Heartland Labs is yet to fail a test, he said, adding the turnaround time goal is three days.

Michael Pearcy said the testing time is understandable and necessary for the safety of the patients. Still, as he stood April 12 in his facility’s vault, where products are kept in a humidity- and temperature-controlled environment, he acknowledged testing was a bottleneck in the production process.

“Every product we make has to go off in batches to a state-certified testing lab,” he said, pointing to boxes containing several dozen packages of cookies. “All these cookies are waiting on test results.”

On the horizon
As more dispensaries begin to open around the state, the Pearcys expect product demand will multiply. It’s a challenge they are prepared to tackle as research and development for more products is ongoing.

Next up is a seasonal lemon sugar cookie and pineapple gummy – the latter of which was selected by customers via a social media poll, Maddie Pearcy said. Both are expected to debut by the end of May.

“That’s plenty,” Michael Pearcy said of the company’s product roster, which would reach near a dozen next month.

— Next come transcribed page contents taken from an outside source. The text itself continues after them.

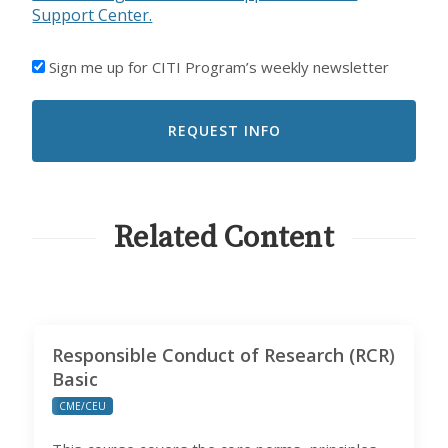
Support Center.
I'D
Sign me up for CITI Program’s weekly newsletter
LIKE
TO
RECEIVE
EMAILS
FROM
CITI
PROGRAM
Related Content
Responsible Conduct of Research (RCR)
Basic
CME/CEU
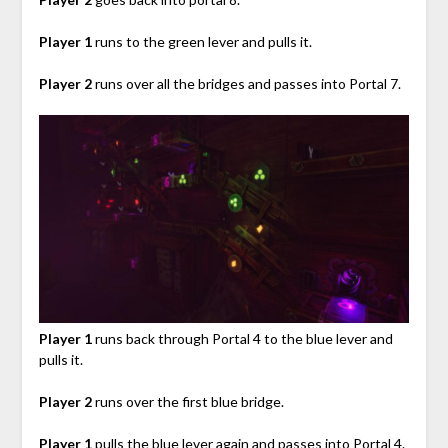
Player 1
runs to the green lever and pulls it.
Player 2
runs over all the bridges and passes into Portal 7.
Player 1
runs back through Portal 4 to the blue lever and
pulls it.
Player 2
runs over the first blue bridge.
Player 1
pulls the blue lever again and passes into Portal 4.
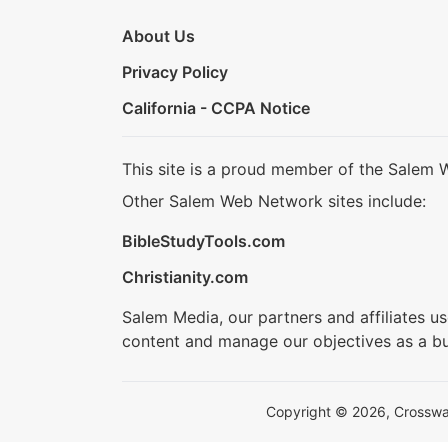
About Us
Privacy Policy
California - CCPA Notice
This site is a proud member of the Salem 
Other Salem Web Network sites include:
BibleStudyTools.com
Christianity.com
Salem Media, our partners and affiliates u
content and manage our objectives as a bu
Copyright © 2026, Crosswalk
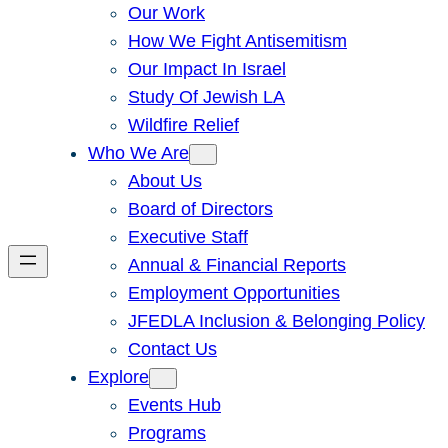
Our Work
How We Fight Antisemitism
Our Impact In Israel
Study Of Jewish LA
Wildfire Relief
Who We Are
About Us
Board of Directors
Executive Staff
Annual & Financial Reports
Employment Opportunities
JFEDLA Inclusion & Belonging Policy
Contact Us
Explore
Events Hub
Programs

His daughter agreed, but quickly added that the flow of ideas and collaboration among staff is encouraged.

“There’s just a world of options. But we don’t want to sacrifice our quality,” she said. “We’d so much rather have quality over quantity.”

The family members agree: Just because the products are medicinal doesn’t mean they have to taste like medicine.

“We understand that if a patient is eating three or four (gummies or cookies) to get the relief that they need of THC, gosh, you don’t want to eat something that tastes like metal,” Michael Pearcy said. “You want it to be something they really don’t mind doing.

“That’s the whole point of everything we do here – to try and give the patient the relief that they need and make it a pleasurable experience.”